• **THE TASK**: Your copy should match the records below word for word and contain no pictures.

• **ENTRIES SUPPLIED**:

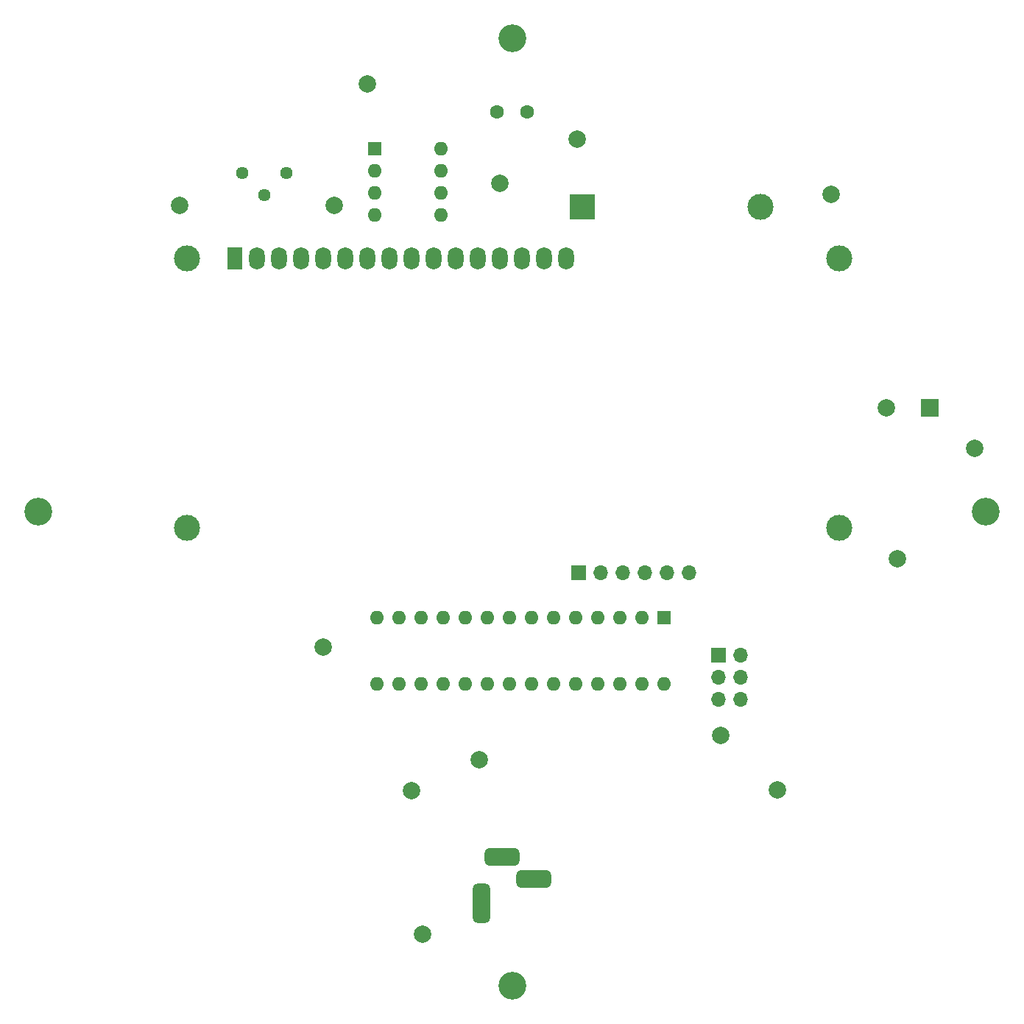
<source format=gbr>
%TF.GenerationSoftware,KiCad,Pcbnew,(6.0.5)*%
%TF.CreationDate,2022-07-21T09:59:54-05:00*%
%TF.ProjectId,First Round Clock,46697273-7420-4526-9f75-6e6420436c6f,rev?*%
%TF.SameCoordinates,PX3dc4fd0PYa381e90*%
%TF.FileFunction,Soldermask,Bot*%
%TF.FilePolarity,Negative*%
%FSLAX46Y46*%
G04 Gerber Fmt 4.6, Leading zero omitted, Abs format (unit mm)*
G04 Created by KiCad (PCBNEW (6.0.5)) date 2022-07-21 09:59:54*
%MOMM*%
%LPD*%
G01*
G04 APERTURE LIST*
G04 Aperture macros list*
%AMRoundRect*
0 Rectangle with rounded corners*
0 $1 Rounding radius*
0 $2 $3 $4 $5 $6 $7 $8 $9 X,Y pos of 4 corners*
0 Add a 4 corners polygon primitive as box body*
4,1,4,$2,$3,$4,$5,$6,$7,$8,$9,$2,$3,0*
0 Add four circle primitives for the rounded corners*
1,1,$1+$1,$2,$3*
1,1,$1+$1,$4,$5*
1,1,$1+$1,$6,$7*
1,1,$1+$1,$8,$9*
0 Add four rect primitives between the rounded corners*
20,1,$1+$1,$2,$3,$4,$5,0*
20,1,$1+$1,$4,$5,$6,$7,0*
20,1,$1+$1,$6,$7,$8,$9,0*
20,1,$1+$1,$8,$9,$2,$3,0*%
G04 Aperture macros list end*
%ADD10C,3.200000*%
%ADD11C,2.000000*%
%ADD12C,1.600000*%
%ADD13R,1.700000X1.700000*%
%ADD14O,1.700000X1.700000*%
%ADD15R,1.600000X1.600000*%
%ADD16O,1.600000X1.600000*%
%ADD17C,3.000000*%
%ADD18R,1.800000X2.600000*%
%ADD19O,1.800000X2.600000*%
%ADD20RoundRect,0.500000X-0.500000X1.750000X-0.500000X-1.750000X0.500000X-1.750000X0.500000X1.750000X0*%
%ADD21RoundRect,0.500000X-1.500000X-0.500000X1.500000X-0.500000X1.500000X0.500000X-1.500000X0.500000X0*%
%ADD22R,2.000000X2.000000*%
%ADD23R,3.000000X3.000000*%
%ADD24C,1.440000*%
G04 APERTURE END LIST*
D10*
%TO.C,H4*%
X30730000Y71450000D03*
%TD*%
D11*
%TO.C,TP14*%
X115697000Y39446200D03*
%TD*%
%TO.C,TP9*%
X129540000Y66040000D03*
%TD*%
%TO.C,TP11*%
X46990000Y106680000D03*
%TD*%
%TO.C,TP15*%
X64770000Y106680000D03*
%TD*%
D12*
%TO.C,R9*%
X86905000Y117450000D03*
X83505000Y117450000D03*
%TD*%
D11*
%TO.C,TP5*%
X83820000Y109220000D03*
%TD*%
%TO.C,TP1*%
X138430000Y78740000D03*
%TD*%
%TO.C,TP12*%
X81432400Y42951400D03*
%TD*%
%TO.C,TP8*%
X109220000Y45720000D03*
%TD*%
%TO.C,TP7*%
X73660000Y39370000D03*
%TD*%
D10*
%TO.C,H3*%
X139730000Y71450000D03*
%TD*%
D13*
%TO.C,J2*%
X92880000Y64450000D03*
D14*
X95420000Y64450000D03*
X97960000Y64450000D03*
X100500000Y64450000D03*
X103040000Y64450000D03*
X105580000Y64450000D03*
%TD*%
D10*
%TO.C,H2*%
X85230000Y16950000D03*
%TD*%
D15*
%TO.C,U3*%
X69430000Y113250000D03*
D16*
X69430000Y110710000D03*
X69430000Y108170000D03*
X69430000Y105630000D03*
X77050000Y105630000D03*
X77050000Y108170000D03*
X77050000Y110710000D03*
X77050000Y113250000D03*
%TD*%
D10*
%TO.C,H1*%
X85230000Y125950000D03*
%TD*%
D11*
%TO.C,TP16*%
X68580000Y120650000D03*
%TD*%
%TO.C,TP2*%
X63500000Y55880000D03*
%TD*%
%TO.C,TP10*%
X92710000Y114300000D03*
%TD*%
D13*
%TO.C,J3*%
X108955000Y54975000D03*
D14*
X111495000Y54975000D03*
X108955000Y52435000D03*
X111495000Y52435000D03*
X108955000Y49895000D03*
X111495000Y49895000D03*
%TD*%
D11*
%TO.C,TP6*%
X121920000Y107950000D03*
%TD*%
%TO.C,TP3*%
X74930000Y22860000D03*
%TD*%
D17*
%TO.C,DS1*%
X47870300Y100625300D03*
X122869400Y100625300D03*
X122868880Y69624600D03*
X47870300Y69624600D03*
D18*
X53369400Y100625300D03*
D19*
X55909400Y100625300D03*
X58449400Y100625300D03*
X60989400Y100625300D03*
X63529400Y100625300D03*
X66069400Y100625300D03*
X68609400Y100625300D03*
X71149400Y100625300D03*
X73689400Y100625300D03*
X76229400Y100625300D03*
X78769400Y100625300D03*
X81309400Y100625300D03*
X83849400Y100625300D03*
X86389400Y100625300D03*
X88929400Y100625300D03*
X91469400Y100625300D03*
%TD*%
D15*
%TO.C,U2*%
X102730000Y59250000D03*
D16*
X100190000Y59250000D03*
X97650000Y59250000D03*
X95110000Y59250000D03*
X92570000Y59250000D03*
X90030000Y59250000D03*
X87490000Y59250000D03*
X84950000Y59250000D03*
X82410000Y59250000D03*
X79870000Y59250000D03*
X77330000Y59250000D03*
X74790000Y59250000D03*
X72250000Y59250000D03*
X69710000Y59250000D03*
X69710000Y51630000D03*
X72250000Y51630000D03*
X74790000Y51630000D03*
X77330000Y51630000D03*
X79870000Y51630000D03*
X82410000Y51630000D03*
X84950000Y51630000D03*
X87490000Y51630000D03*
X90030000Y51630000D03*
X92570000Y51630000D03*
X95110000Y51630000D03*
X97650000Y51630000D03*
X100190000Y51630000D03*
X102730000Y51630000D03*
%TD*%
D20*
%TO.C,J1*%
X81730000Y26450000D03*
D21*
X84030000Y31750000D03*
X87730000Y29250000D03*
%TD*%
D22*
%TO.C,BZ1*%
X133230000Y83450000D03*
D11*
X128230000Y83450000D03*
%TD*%
D23*
%TO.C,BT1*%
X93288314Y106553000D03*
D17*
X113778314Y106553000D03*
%TD*%
D24*
%TO.C,RV1*%
X59230000Y110450000D03*
X56690000Y107910000D03*
X54150000Y110450000D03*
%TD*%
M02*

</source>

• **ANSWER SECTION**:
<source format=gbr>
%TF.GenerationSoftware,KiCad,Pcbnew,(6.0.5)*%
%TF.CreationDate,2022-07-21T09:59:54-05:00*%
%TF.ProjectId,First Round Clock,46697273-7420-4526-9f75-6e6420436c6f,rev?*%
%TF.SameCoordinates,PX3dc4fd0PYa381e90*%
%TF.FileFunction,Soldermask,Bot*%
%TF.FilePolarity,Negative*%
%FSLAX46Y46*%
G04 Gerber Fmt 4.6, Leading zero omitted, Abs format (unit mm)*
G04 Created by KiCad (PCBNEW (6.0.5)) date 2022-07-21 09:59:54*
%MOMM*%
%LPD*%
G01*
G04 APERTURE LIST*
G04 Aperture macros list*
%AMRoundRect*
0 Rectangle with rounded corners*
0 $1 Rounding radius*
0 $2 $3 $4 $5 $6 $7 $8 $9 X,Y pos of 4 corners*
0 Add a 4 corners polygon primitive as box body*
4,1,4,$2,$3,$4,$5,$6,$7,$8,$9,$2,$3,0*
0 Add four circle primitives for the rounded corners*
1,1,$1+$1,$2,$3*
1,1,$1+$1,$4,$5*
1,1,$1+$1,$6,$7*
1,1,$1+$1,$8,$9*
0 Add four rect primitives between the rounded corners*
20,1,$1+$1,$2,$3,$4,$5,0*
20,1,$1+$1,$4,$5,$6,$7,0*
20,1,$1+$1,$6,$7,$8,$9,0*
20,1,$1+$1,$8,$9,$2,$3,0*%
G04 Aperture macros list end*
%ADD10C,3.200000*%
%ADD11C,2.000000*%
%ADD12C,1.600000*%
%ADD13R,1.700000X1.700000*%
%ADD14O,1.700000X1.700000*%
%ADD15R,1.600000X1.600000*%
%ADD16O,1.600000X1.600000*%
%ADD17C,3.000000*%
%ADD18R,1.800000X2.600000*%
%ADD19O,1.800000X2.600000*%
%ADD20RoundRect,0.500000X-0.500000X1.750000X-0.500000X-1.750000X0.500000X-1.750000X0.500000X1.750000X0*%
%ADD21RoundRect,0.500000X-1.500000X-0.500000X1.500000X-0.500000X1.500000X0.500000X-1.500000X0.500000X0*%
%ADD22R,2.000000X2.000000*%
%ADD23R,3.000000X3.000000*%
%ADD24C,1.440000*%
G04 APERTURE END LIST*
D10*
%TO.C,H4*%
X30730000Y71450000D03*
%TD*%
D11*
%TO.C,TP14*%
X115697000Y39446200D03*
%TD*%
%TO.C,TP9*%
X129540000Y66040000D03*
%TD*%
%TO.C,TP11*%
X46990000Y106680000D03*
%TD*%
%TO.C,TP15*%
X64770000Y106680000D03*
%TD*%
D12*
%TO.C,R9*%
X86905000Y117450000D03*
X83505000Y117450000D03*
%TD*%
D11*
%TO.C,TP5*%
X83820000Y109220000D03*
%TD*%
%TO.C,TP1*%
X138430000Y78740000D03*
%TD*%
%TO.C,TP12*%
X81432400Y42951400D03*
%TD*%
%TO.C,TP8*%
X109220000Y45720000D03*
%TD*%
%TO.C,TP7*%
X73660000Y39370000D03*
%TD*%
D10*
%TO.C,H3*%
X139730000Y71450000D03*
%TD*%
D13*
%TO.C,J2*%
X92880000Y64450000D03*
D14*
X95420000Y64450000D03*
X97960000Y64450000D03*
X100500000Y64450000D03*
X103040000Y64450000D03*
X105580000Y64450000D03*
%TD*%
D10*
%TO.C,H2*%
X85230000Y16950000D03*
%TD*%
D15*
%TO.C,U3*%
X69430000Y113250000D03*
D16*
X69430000Y110710000D03*
X69430000Y108170000D03*
X69430000Y105630000D03*
X77050000Y105630000D03*
X77050000Y108170000D03*
X77050000Y110710000D03*
X77050000Y113250000D03*
%TD*%
D10*
%TO.C,H1*%
X85230000Y125950000D03*
%TD*%
D11*
%TO.C,TP16*%
X68580000Y120650000D03*
%TD*%
%TO.C,TP2*%
X63500000Y55880000D03*
%TD*%
%TO.C,TP10*%
X92710000Y114300000D03*
%TD*%
D13*
%TO.C,J3*%
X108955000Y54975000D03*
D14*
X111495000Y54975000D03*
X108955000Y52435000D03*
X111495000Y52435000D03*
X108955000Y49895000D03*
X111495000Y49895000D03*
%TD*%
D11*
%TO.C,TP6*%
X121920000Y107950000D03*
%TD*%
%TO.C,TP3*%
X74930000Y22860000D03*
%TD*%
D17*
%TO.C,DS1*%
X47870300Y100625300D03*
X122869400Y100625300D03*
X122868880Y69624600D03*
X47870300Y69624600D03*
D18*
X53369400Y100625300D03*
D19*
X55909400Y100625300D03*
X58449400Y100625300D03*
X60989400Y100625300D03*
X63529400Y100625300D03*
X66069400Y100625300D03*
X68609400Y100625300D03*
X71149400Y100625300D03*
X73689400Y100625300D03*
X76229400Y100625300D03*
X78769400Y100625300D03*
X81309400Y100625300D03*
X83849400Y100625300D03*
X86389400Y100625300D03*
X88929400Y100625300D03*
X91469400Y100625300D03*
%TD*%
D15*
%TO.C,U2*%
X102730000Y59250000D03*
D16*
X100190000Y59250000D03*
X97650000Y59250000D03*
X95110000Y59250000D03*
X92570000Y59250000D03*
X90030000Y59250000D03*
X87490000Y59250000D03*
X84950000Y59250000D03*
X82410000Y59250000D03*
X79870000Y59250000D03*
X77330000Y59250000D03*
X74790000Y59250000D03*
X72250000Y59250000D03*
X69710000Y59250000D03*
X69710000Y51630000D03*
X72250000Y51630000D03*
X74790000Y51630000D03*
X77330000Y51630000D03*
X79870000Y51630000D03*
X82410000Y51630000D03*
X84950000Y51630000D03*
X87490000Y51630000D03*
X90030000Y51630000D03*
X92570000Y51630000D03*
X95110000Y51630000D03*
X97650000Y51630000D03*
X100190000Y51630000D03*
X102730000Y51630000D03*
%TD*%
D20*
%TO.C,J1*%
X81730000Y26450000D03*
D21*
X84030000Y31750000D03*
X87730000Y29250000D03*
%TD*%
D22*
%TO.C,BZ1*%
X133230000Y83450000D03*
D11*
X128230000Y83450000D03*
%TD*%
D23*
%TO.C,BT1*%
X93288314Y106553000D03*
D17*
X113778314Y106553000D03*
%TD*%
D24*
%TO.C,RV1*%
X59230000Y110450000D03*
X56690000Y107910000D03*
X54150000Y110450000D03*
%TD*%
M02*

</source>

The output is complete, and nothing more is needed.